|Differences between Yanks and Euro Press||but not a Yank Lance Fan|
Jul 24, 2001 9:44 PM
|I was browqsing about the "letour.fr" homepage and read the columns from Liggett, Sherwan, Roll, Carmichael, and the two American women contracted by OLN to do the tour. One glaring difference came to me in an epiphany of html and journalism which I think reflects some cultural differences between America and Europe (this is tour related in an odd sort of way...)
Ligget and Sherwan use "I" very little, whereas the American women reporters use "I" seemingly every other word.
Where the Euros would talk of others, the Yank ladies would talk of themselves.
|Should have read....LANCE FAN BUT NOT A YANK!||but not a Yank Lance Fan|
Jul 24, 2001 9:51 PM
|I wouldn't read too much into it, myself||Dog|
Jul 25, 2001 5:11 AM
|It's likely a bit of cultural language differnce. It seems that the Brits are a bit more learned and refined in language use (no epiphany there), whereas Americans seem to talk more plainly. The Brits seem to be a bit more conscious of usage, such as first person vs. third, etc.
One thing I'd like to see improved is Bob Rolls (Tour-day-France) learning how to simply ask a question in an interview, rather than making some glaringly obvious declaration and then pointing the microphone at Lance as if he's just supposed to figure out something to say.
|It is all relative||Only300|
Jul 25, 2001 6:57 AM
|There are some American journalists who are better trained than European journalists. The same can be said for European journalists. There are also many journalists from both areas that are not as well trained. With that said, I don't think one can say that European journalists are better journalists than Americans, or vice versa.|
|You're wrong my Eurocentric friend.||Pack Meat|
Jul 25, 2001 9:07 AM
|The difference that you noted can contributed to a few things that have nothing to do with culture. Phil and Paul are tasked with reporting on the race and the racers and are highly experienced journalists and commentators. Kathleen Murphy is there to provide an outsiders look at the Tour so it is obvious that she is relating what she is seeing and experiencing. I just glanced through a few of Grieco's reports and noticed only one use of I.
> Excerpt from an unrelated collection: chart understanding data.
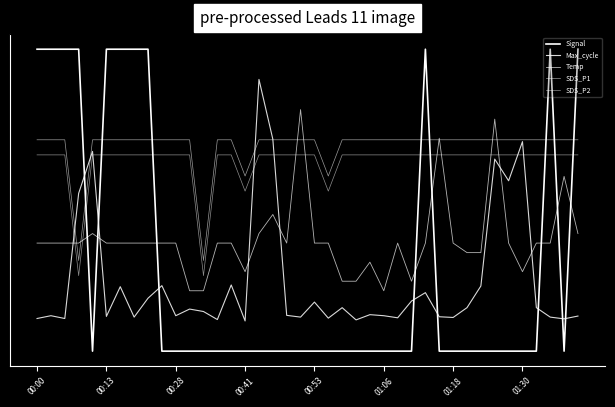

True or false: SDS_P1 has more than 2 points higher than both neighbors.

False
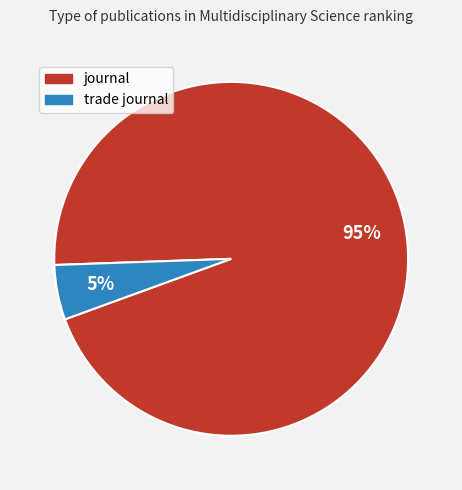

To the nearest percent, what portion does journal represent?

95%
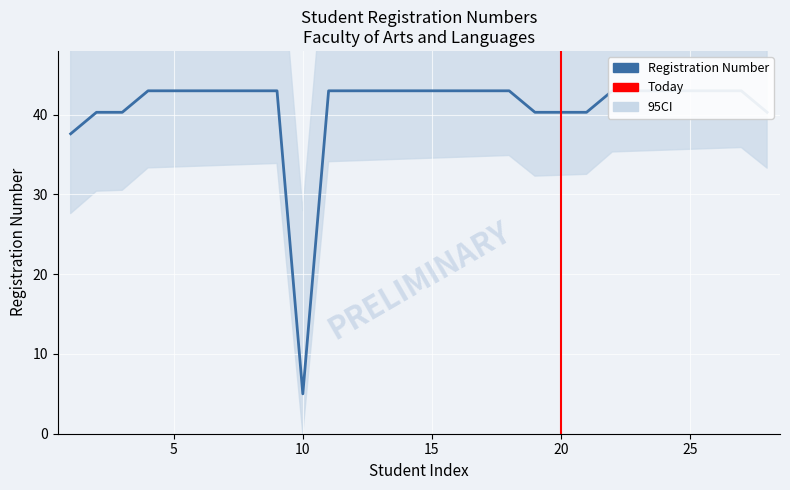

What is the change in value from 2 to 7?

+2.7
Americans may be more self centered than other countries but it's been my experience that people are basically the same where ever you go. I personally know a number of self centered Brits and I know a lot more that are not just like Americans.
|They're just reporters.||Versun Jetericks|
Jul 25, 2001 9:34 AM
|Phil and Paul's jobs are to provide unbiased and accurate reporting of the race events. They are not paid to provide their personal opinions (although we get lots of this). |
Jessi's job is to provide this same coverage from an American point of view. She interviews team managers and asks those obvious questions that some first time viewers (and readers) from the United States may not know. I did not find that she used "I" any more than Phil or Paul (I admit I did not go through all of everybody's articles and tally up the word "I").
Bob's job is to interview the main guys from each stage. In his web articles he provides an "interesting" perspective of the race. If you know anything about Bob, you know what I'm talking about. Personally, I think they should let him do comentary with Phil and Paul, like he did during the Giro.
Kathleen's job is to write about the towns, traditions, logistics and anything that doesn't directly have to do with the race. She is hired to give her personal opinion. When a person gives their opinion they use the word "I". She may say, "I was effected by the battlefields the tour passed by, near Verdun." It's her first time at the race and she gives us a different perspective than what you'd get from Phil and Paul, who've been there forever.
Anyway, sorry for the long post. I hope this clears things up.